A Life in the Shadows

But that was not the end. Following his departure from Miskatonic, Crowe faded from public view. Yet over the next decade, strange reports began to surface—quietly, and often through indirect channels. A child recovered from the tunnels beneath Innsmouth, bearing a drawing of a man matching Crowe’s description. A burned farmhouse outside Aylesbury, with a charred notebook recovered intact—its contents written in the same cipher found in Crowe’s lecture notes. Eyewitness accounts of a lone figure standing on the cliffs near Kingsport during a mass hallucination event later dismissed by local authorities.

He had become something else entirely, a paranormal investigator. Not the sensational kind that peddles tricks for a crowd, but a scholar in exile. A field agent for the unspeakable. Clients found him through whispers, or through other clients. He accepted cases no one else would touch—disappearances, impossible illnesses, recurring dreams tied to locations long forgotten.

He never advertised. He rarely explained. But he always returned with an answer, though not always one the living wished to hear.

The Man Behind the Work

I have read his journals. I’ve held the pages in my hands, trembling not from age, but from whatever truth they struggle to contain.

Crowe was not fearless. On the contrary, his writing reveals a man very much aware of the toll his work exacted. He wrote often of sleeplessness, of migraines triggered by glyphs that “shifted when read aloud,” of a “presence” that followed him from one investigation to the next. He feared the growing gap between what he could explain and what he could prove. And most of all, he feared what he called “the recursive gaze”—the idea that once you begin to study a thing deeply enough, it begins to study you in return.

Yet he pressed on.

He was not a hero in the conventional sense. He bore no weapon, wore no badge. But he pursued answers with the same dedication a physician might show to a patient with no diagnosis—relentlessly, ethically, but never without cost.

The Legacy He Left Behind

Crowe was last seen in the winter of 1924. The last known journal from that period concluded with, “The sigil is no longer dormant. I go now to speak with what sleeps beneath.”

No one has seen him since. No body has been found. And yet, the journals continue to arrive.

They are postmarked from different cities. They are delivered in strange packaging. One arrived soaked in seawater. Another bore no postage at all—only a hand-drawn rune where a stamp should be. Each new volume expands the archive, offering pieces of investigations that span years, continents, and belief systems.
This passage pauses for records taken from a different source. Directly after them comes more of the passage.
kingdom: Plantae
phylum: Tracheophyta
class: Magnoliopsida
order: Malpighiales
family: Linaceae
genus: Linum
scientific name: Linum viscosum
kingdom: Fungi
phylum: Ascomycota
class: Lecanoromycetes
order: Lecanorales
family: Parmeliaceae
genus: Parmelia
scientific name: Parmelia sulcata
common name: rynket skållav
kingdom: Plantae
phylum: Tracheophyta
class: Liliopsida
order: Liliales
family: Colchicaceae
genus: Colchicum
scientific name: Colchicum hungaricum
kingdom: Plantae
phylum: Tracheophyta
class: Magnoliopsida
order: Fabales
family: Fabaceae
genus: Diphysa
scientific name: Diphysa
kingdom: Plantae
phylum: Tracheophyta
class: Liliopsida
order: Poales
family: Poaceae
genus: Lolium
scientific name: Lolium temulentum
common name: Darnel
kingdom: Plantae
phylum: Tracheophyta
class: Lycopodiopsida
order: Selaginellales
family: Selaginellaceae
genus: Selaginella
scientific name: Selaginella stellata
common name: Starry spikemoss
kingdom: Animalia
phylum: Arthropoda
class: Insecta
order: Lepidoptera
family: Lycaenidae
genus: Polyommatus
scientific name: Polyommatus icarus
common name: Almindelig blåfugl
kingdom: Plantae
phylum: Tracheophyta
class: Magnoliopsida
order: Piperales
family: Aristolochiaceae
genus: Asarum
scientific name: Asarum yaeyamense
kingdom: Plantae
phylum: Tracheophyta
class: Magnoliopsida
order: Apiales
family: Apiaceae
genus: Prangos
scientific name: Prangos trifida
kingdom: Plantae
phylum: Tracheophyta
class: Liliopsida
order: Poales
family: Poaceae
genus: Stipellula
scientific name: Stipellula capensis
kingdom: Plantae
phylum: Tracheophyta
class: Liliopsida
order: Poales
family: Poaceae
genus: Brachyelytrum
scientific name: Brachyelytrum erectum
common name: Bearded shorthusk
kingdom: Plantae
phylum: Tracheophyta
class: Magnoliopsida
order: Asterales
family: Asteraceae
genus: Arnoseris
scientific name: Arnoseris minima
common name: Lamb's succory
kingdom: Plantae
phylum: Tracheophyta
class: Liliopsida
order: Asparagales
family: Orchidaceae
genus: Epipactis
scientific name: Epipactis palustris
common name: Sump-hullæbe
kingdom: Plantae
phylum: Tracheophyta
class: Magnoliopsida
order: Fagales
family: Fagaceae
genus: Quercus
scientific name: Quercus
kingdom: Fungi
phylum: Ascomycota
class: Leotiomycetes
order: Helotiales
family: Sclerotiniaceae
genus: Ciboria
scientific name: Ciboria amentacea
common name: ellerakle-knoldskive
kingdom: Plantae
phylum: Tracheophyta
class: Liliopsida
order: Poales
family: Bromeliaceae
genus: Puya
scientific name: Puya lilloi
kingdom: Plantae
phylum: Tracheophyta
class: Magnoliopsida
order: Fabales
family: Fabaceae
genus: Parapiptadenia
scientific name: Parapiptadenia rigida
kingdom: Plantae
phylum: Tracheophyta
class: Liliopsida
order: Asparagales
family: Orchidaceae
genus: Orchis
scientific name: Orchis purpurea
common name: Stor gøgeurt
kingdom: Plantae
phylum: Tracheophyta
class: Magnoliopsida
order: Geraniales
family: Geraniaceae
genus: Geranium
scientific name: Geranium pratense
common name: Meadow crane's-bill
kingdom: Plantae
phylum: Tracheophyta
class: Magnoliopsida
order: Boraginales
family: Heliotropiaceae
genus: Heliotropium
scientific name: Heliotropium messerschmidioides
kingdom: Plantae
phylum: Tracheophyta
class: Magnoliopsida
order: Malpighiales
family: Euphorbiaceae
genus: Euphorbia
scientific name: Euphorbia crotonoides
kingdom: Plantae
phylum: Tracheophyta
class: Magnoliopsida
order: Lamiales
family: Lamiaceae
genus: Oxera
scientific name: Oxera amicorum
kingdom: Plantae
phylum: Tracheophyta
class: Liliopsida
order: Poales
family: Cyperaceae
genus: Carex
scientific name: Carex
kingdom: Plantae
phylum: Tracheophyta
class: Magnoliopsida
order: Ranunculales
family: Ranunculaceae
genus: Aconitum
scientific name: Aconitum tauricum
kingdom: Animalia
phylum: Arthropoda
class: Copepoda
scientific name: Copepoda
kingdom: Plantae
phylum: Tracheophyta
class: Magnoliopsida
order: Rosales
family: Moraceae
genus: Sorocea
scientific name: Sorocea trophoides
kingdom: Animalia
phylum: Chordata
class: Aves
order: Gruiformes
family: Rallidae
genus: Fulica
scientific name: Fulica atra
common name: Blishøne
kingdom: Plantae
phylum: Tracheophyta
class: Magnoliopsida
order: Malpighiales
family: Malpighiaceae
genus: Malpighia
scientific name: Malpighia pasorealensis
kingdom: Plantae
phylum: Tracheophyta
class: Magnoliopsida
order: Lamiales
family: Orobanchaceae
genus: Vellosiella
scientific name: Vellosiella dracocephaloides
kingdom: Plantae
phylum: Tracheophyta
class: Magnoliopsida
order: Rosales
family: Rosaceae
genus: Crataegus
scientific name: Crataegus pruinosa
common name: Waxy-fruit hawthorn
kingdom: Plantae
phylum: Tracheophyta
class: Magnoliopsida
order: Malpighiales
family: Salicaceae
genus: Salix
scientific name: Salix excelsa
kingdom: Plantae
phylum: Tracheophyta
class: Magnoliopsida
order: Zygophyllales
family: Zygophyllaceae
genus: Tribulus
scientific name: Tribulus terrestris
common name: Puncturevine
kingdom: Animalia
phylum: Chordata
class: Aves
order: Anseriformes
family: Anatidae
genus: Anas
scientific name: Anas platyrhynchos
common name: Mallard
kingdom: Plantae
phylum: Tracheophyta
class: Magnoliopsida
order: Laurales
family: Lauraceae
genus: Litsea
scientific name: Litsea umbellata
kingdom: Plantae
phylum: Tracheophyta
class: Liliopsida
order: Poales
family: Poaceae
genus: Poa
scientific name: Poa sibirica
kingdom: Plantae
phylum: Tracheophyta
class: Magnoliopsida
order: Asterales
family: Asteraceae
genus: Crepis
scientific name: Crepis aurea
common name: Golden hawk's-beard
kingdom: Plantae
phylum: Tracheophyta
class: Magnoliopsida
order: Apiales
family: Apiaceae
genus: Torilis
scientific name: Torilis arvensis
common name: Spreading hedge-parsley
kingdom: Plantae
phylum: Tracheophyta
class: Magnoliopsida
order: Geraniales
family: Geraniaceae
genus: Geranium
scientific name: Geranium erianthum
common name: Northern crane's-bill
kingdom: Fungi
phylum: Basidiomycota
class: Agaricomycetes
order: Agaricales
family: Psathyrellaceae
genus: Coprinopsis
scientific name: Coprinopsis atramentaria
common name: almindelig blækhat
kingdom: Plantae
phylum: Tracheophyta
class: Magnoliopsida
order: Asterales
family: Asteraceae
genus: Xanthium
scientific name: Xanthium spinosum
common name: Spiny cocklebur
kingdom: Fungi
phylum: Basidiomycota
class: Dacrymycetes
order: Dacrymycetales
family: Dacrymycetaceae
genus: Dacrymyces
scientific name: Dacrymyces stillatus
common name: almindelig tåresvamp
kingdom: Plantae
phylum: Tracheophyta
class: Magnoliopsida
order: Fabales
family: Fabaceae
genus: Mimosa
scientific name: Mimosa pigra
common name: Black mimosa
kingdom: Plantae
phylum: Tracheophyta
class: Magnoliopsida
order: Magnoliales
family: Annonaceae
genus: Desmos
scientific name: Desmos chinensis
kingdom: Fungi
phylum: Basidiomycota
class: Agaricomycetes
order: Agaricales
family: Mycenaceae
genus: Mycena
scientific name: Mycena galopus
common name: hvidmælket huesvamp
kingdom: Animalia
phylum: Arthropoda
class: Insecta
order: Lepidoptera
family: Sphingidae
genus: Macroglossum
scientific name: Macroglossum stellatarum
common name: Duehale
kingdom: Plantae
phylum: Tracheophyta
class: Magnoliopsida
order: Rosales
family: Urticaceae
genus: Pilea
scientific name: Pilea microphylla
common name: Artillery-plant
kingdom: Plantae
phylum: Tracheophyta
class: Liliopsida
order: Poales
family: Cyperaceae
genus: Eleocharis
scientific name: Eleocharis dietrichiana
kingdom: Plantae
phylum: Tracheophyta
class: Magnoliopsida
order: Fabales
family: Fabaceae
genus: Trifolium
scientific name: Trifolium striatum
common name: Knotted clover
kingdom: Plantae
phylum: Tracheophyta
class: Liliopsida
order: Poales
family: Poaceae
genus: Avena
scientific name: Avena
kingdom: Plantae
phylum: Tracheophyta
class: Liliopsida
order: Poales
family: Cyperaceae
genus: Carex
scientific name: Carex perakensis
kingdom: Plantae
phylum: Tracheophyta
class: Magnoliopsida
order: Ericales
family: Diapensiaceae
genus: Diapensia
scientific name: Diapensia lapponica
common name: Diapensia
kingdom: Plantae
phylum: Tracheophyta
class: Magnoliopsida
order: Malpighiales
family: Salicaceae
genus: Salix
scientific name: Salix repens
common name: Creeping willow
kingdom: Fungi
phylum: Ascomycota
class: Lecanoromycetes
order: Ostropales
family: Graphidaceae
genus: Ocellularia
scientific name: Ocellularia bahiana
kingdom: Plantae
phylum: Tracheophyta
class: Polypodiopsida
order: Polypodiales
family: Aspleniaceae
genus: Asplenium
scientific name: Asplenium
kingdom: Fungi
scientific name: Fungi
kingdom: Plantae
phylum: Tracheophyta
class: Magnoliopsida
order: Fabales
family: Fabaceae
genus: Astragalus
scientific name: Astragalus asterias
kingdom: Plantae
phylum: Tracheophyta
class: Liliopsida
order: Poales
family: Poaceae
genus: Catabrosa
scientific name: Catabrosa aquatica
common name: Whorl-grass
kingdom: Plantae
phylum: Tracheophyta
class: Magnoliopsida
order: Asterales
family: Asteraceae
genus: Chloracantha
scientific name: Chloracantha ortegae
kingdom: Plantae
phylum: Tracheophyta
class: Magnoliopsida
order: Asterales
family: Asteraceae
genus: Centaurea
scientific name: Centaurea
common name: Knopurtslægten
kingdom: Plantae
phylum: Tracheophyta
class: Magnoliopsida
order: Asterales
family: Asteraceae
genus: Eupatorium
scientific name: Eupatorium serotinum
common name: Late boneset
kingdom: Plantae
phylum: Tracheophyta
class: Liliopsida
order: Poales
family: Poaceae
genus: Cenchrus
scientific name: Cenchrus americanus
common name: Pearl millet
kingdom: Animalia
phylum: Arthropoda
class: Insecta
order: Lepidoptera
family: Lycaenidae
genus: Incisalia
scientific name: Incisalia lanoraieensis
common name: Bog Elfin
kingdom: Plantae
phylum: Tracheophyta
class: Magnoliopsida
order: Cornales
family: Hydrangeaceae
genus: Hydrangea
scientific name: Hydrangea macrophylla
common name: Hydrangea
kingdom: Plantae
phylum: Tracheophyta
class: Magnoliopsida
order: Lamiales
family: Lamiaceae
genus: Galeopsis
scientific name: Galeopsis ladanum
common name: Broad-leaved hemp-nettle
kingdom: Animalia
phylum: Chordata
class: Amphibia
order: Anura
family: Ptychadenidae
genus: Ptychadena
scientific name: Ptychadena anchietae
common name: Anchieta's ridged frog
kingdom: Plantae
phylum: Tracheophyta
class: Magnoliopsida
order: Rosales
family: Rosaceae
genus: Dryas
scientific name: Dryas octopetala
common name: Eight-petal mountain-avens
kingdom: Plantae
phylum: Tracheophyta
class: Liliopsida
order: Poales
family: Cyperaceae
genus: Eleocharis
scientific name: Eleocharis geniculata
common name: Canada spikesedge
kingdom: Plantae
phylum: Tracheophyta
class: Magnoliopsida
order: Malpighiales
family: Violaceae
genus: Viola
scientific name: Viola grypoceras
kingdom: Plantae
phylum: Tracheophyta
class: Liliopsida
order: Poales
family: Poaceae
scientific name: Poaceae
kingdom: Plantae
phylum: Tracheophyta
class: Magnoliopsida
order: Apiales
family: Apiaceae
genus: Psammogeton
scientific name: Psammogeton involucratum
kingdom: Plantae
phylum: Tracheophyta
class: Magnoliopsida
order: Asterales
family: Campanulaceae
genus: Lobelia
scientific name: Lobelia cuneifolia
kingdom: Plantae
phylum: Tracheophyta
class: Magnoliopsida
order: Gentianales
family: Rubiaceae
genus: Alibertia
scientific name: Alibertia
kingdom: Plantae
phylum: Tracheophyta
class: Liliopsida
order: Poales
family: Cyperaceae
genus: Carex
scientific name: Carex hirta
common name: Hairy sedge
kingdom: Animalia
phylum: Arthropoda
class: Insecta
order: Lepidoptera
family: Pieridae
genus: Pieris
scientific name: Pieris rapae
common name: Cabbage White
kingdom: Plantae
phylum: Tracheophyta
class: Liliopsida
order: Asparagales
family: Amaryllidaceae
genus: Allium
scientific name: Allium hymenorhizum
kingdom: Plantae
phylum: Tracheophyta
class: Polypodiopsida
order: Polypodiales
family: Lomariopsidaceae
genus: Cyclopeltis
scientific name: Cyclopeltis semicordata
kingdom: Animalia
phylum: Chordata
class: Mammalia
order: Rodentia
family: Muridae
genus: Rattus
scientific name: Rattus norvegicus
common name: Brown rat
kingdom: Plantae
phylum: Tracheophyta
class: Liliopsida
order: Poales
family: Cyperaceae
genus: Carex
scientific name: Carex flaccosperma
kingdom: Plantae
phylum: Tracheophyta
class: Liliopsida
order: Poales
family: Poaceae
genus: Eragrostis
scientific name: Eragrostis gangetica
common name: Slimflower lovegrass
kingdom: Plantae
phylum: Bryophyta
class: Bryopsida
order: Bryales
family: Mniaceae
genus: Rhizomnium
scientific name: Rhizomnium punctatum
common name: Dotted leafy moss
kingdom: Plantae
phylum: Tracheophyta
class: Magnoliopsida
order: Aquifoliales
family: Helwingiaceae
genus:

From these fragments, I have attempted to reconstruct his legacy—not as folklore, but as documentation. These chronicles are not embellished tales. They are field reports disguised as stories. They are records of the uncanny, recorded by a man who once taught ancient languages but died learning one no man should know.

What Remains

Nathaniel Crowe was many things: scholar, skeptic, recluse, recorder of the inexplicable. But above all, he was a witness. A man who walked too close to the edge of what reality allows—and took notes for those of us who dare to look over it.

His work lives on in the chronicles published here at The Dunwich Examiner, and through the readers willing to follow him into the dark, one investigation at a time.

I can only hope that wherever he is now, he has finally found quiet.